═══ LISTING ═══

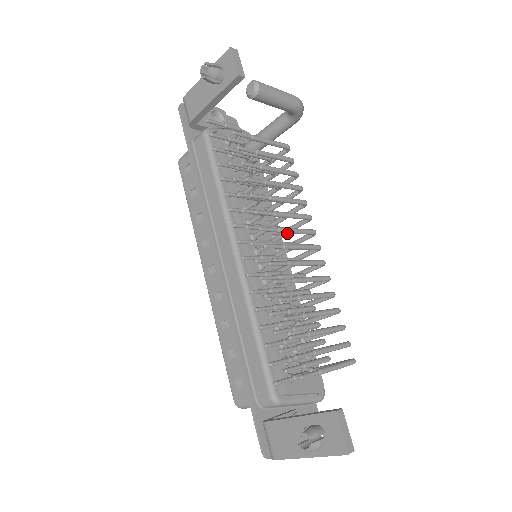
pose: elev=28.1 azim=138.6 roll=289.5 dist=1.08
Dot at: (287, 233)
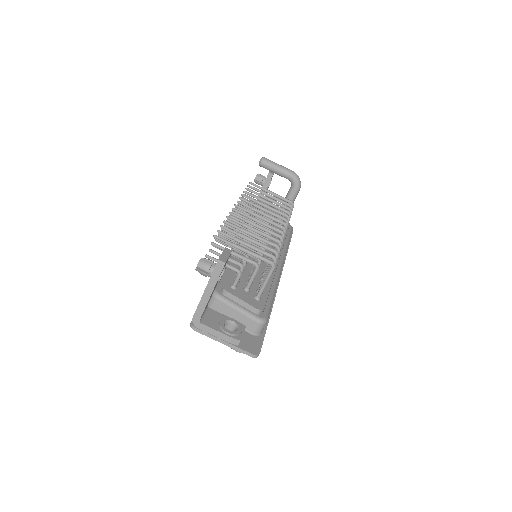
Dot at: occluded
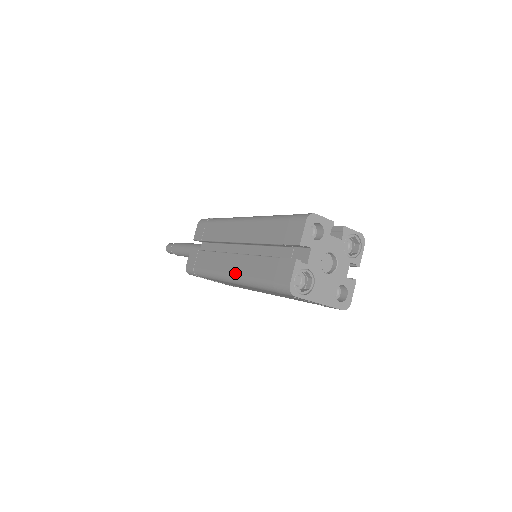
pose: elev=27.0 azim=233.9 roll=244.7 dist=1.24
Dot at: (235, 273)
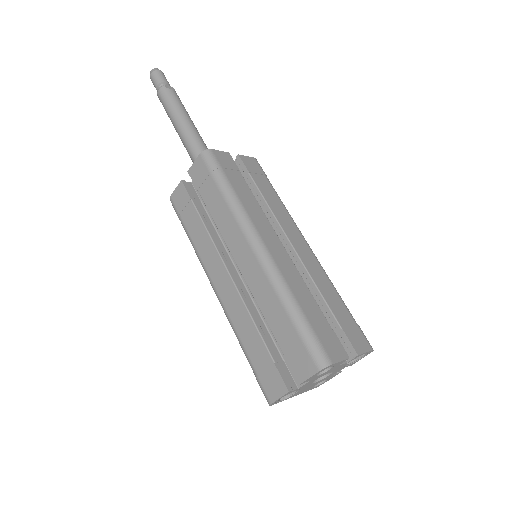
Dot at: (224, 302)
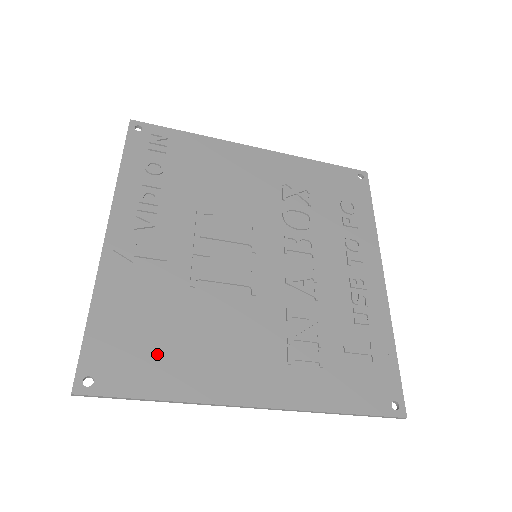
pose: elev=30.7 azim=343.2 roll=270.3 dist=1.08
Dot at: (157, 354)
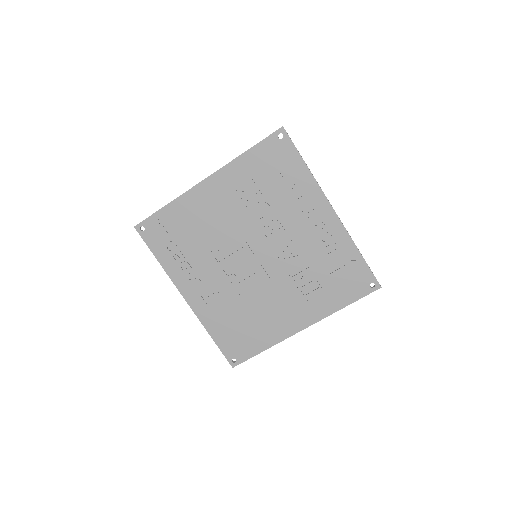
Dot at: (249, 335)
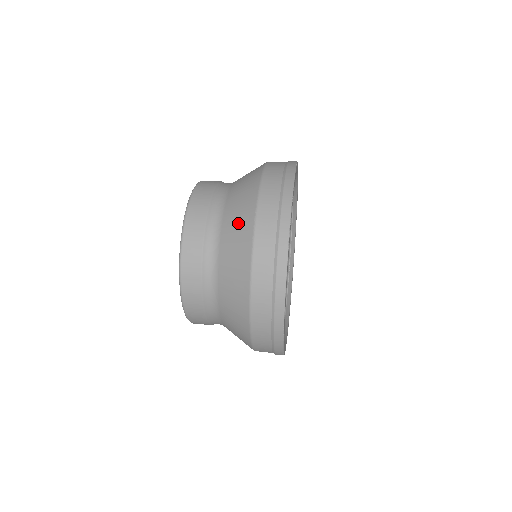
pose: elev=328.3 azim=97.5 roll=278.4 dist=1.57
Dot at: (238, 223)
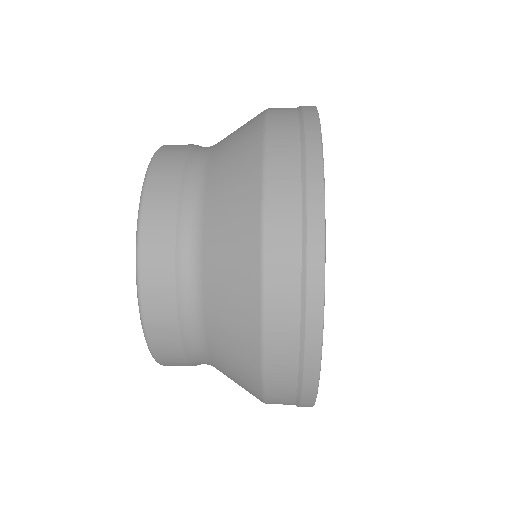
Dot at: (235, 160)
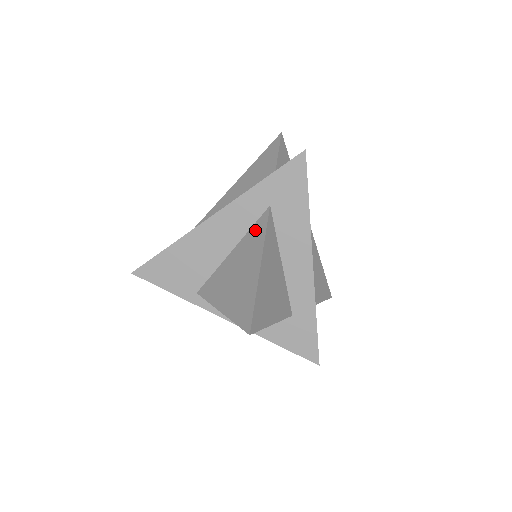
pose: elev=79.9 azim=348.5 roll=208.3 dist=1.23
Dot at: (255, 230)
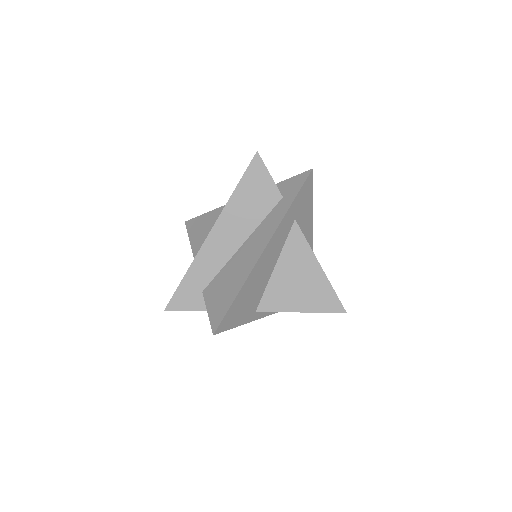
Dot at: (293, 243)
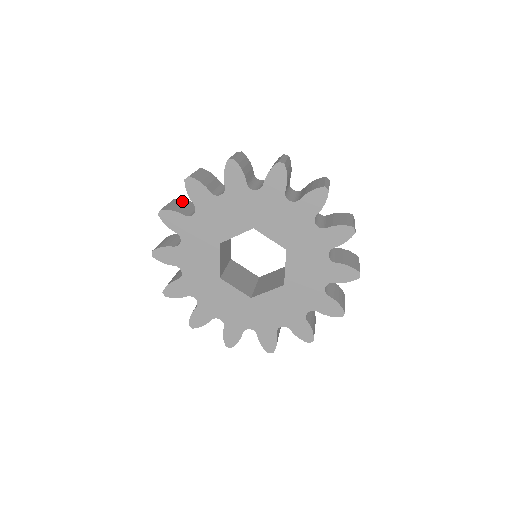
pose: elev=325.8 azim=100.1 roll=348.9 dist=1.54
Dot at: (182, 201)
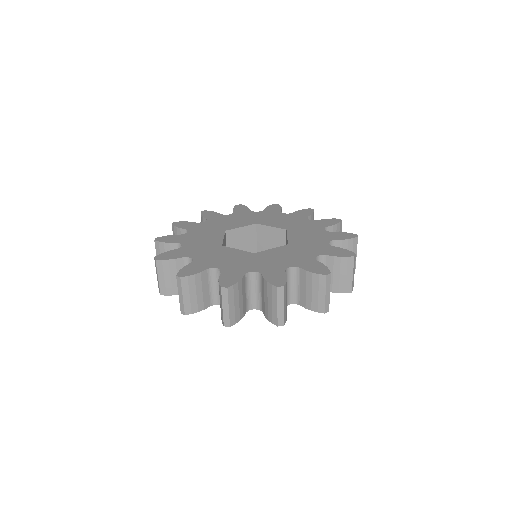
Dot at: occluded
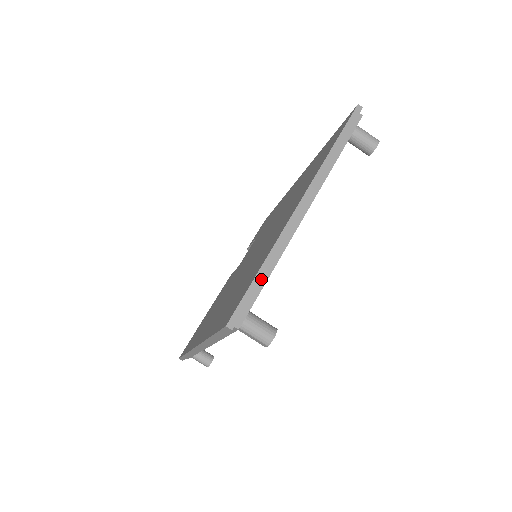
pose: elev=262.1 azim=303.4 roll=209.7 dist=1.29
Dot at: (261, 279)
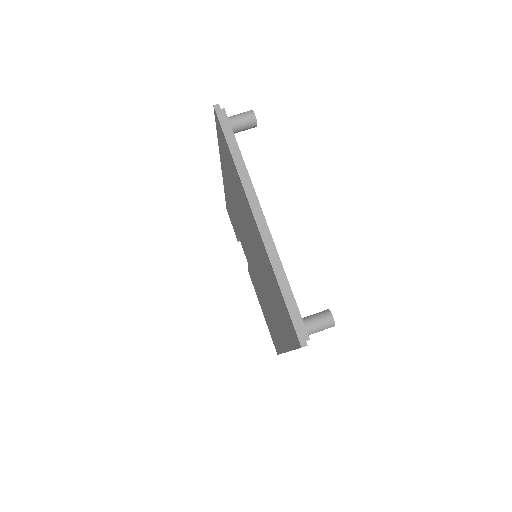
Dot at: (288, 296)
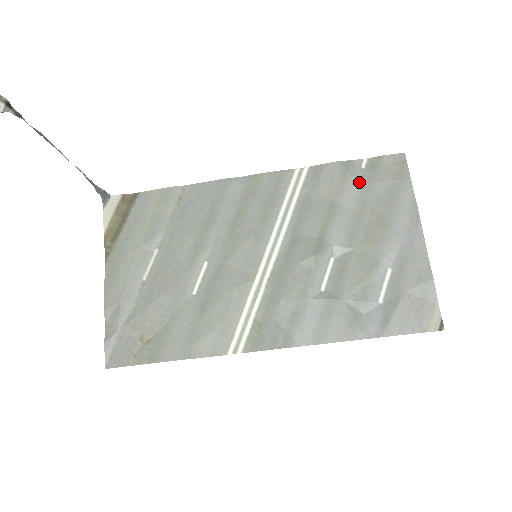
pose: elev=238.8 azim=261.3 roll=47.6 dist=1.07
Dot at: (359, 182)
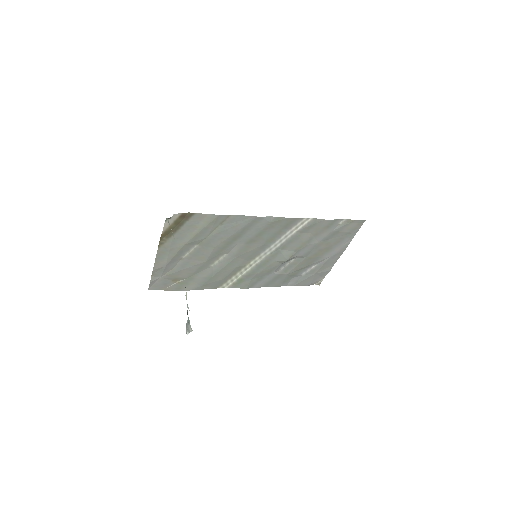
Dot at: (332, 231)
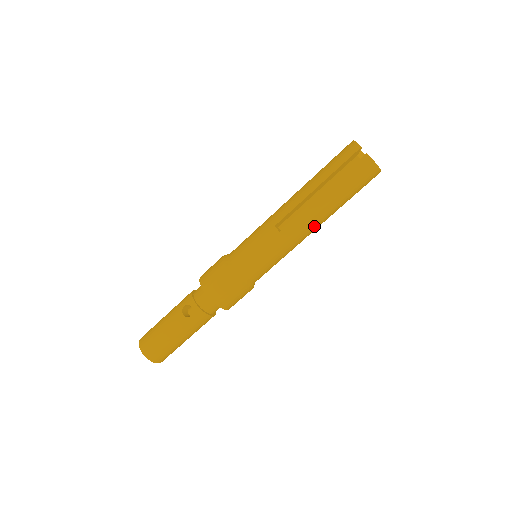
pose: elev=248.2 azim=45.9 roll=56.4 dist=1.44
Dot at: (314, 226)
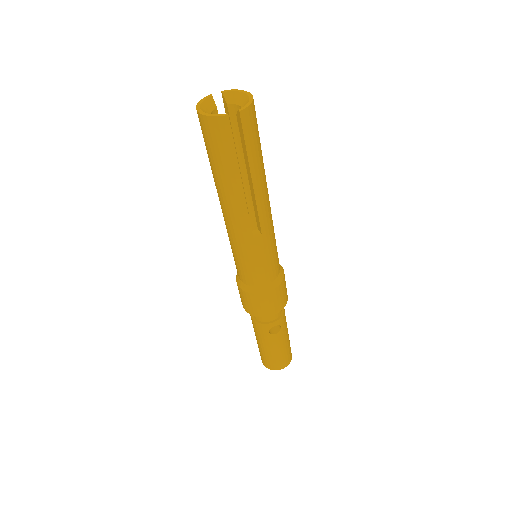
Dot at: occluded
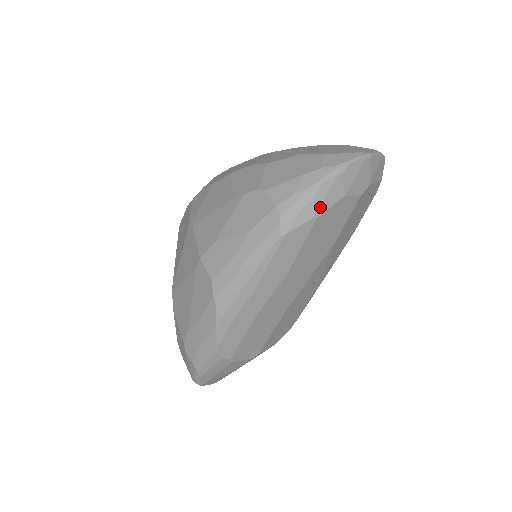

═══

## EXERCISE BRIEF
Please convert every line of the listing above into a JSON list of strings, one string per line, with blank lines skipped. Leave the pictures out of your answer.

## COMPLETED EXERCISE
[
  "pose: elev=28.1 azim=138.6 roll=289.5 dist=1.08",
  "Dot at: (287, 233)",
  "Dot at: occluded",
  "pose: elev=27.0 azim=233.9 roll=244.7 dist=1.24",
  "Dot at: (235, 273)",
  "Dot at: (224, 302)",
  "pose: elev=30.7 azim=343.2 roll=270.3 dist=1.08",
  "Dot at: (157, 354)",
  "Dot at: (249, 335)",
  "pose: elev=328.3 azim=97.5 roll=278.4 dist=1.57",
  "Dot at: (238, 223)",
  "Dot at: (235, 160)",
  "pose: elev=79.9 azim=348.5 roll=208.3 dist=1.23",
  "Dot at: (255, 230)",
  "Dot at: (293, 243)",
  "pose: elev=325.8 azim=100.1 roll=348.9 dist=1.54",
  "Dot at: (182, 201)",
  "Dot at: occluded",
  "pose: elev=262.1 azim=303.4 roll=209.7 dist=1.29",
  "Dot at: (261, 279)",
  "Dot at: (288, 296)",
  "pose: elev=238.8 azim=261.3 roll=47.6 dist=1.07",
  "Dot at: (359, 182)",
  "Dot at: (332, 231)",
  "pose: elev=248.2 azim=45.9 roll=56.4 dist=1.44",
  "Dot at: (314, 226)",
  "Dot at: occluded"
]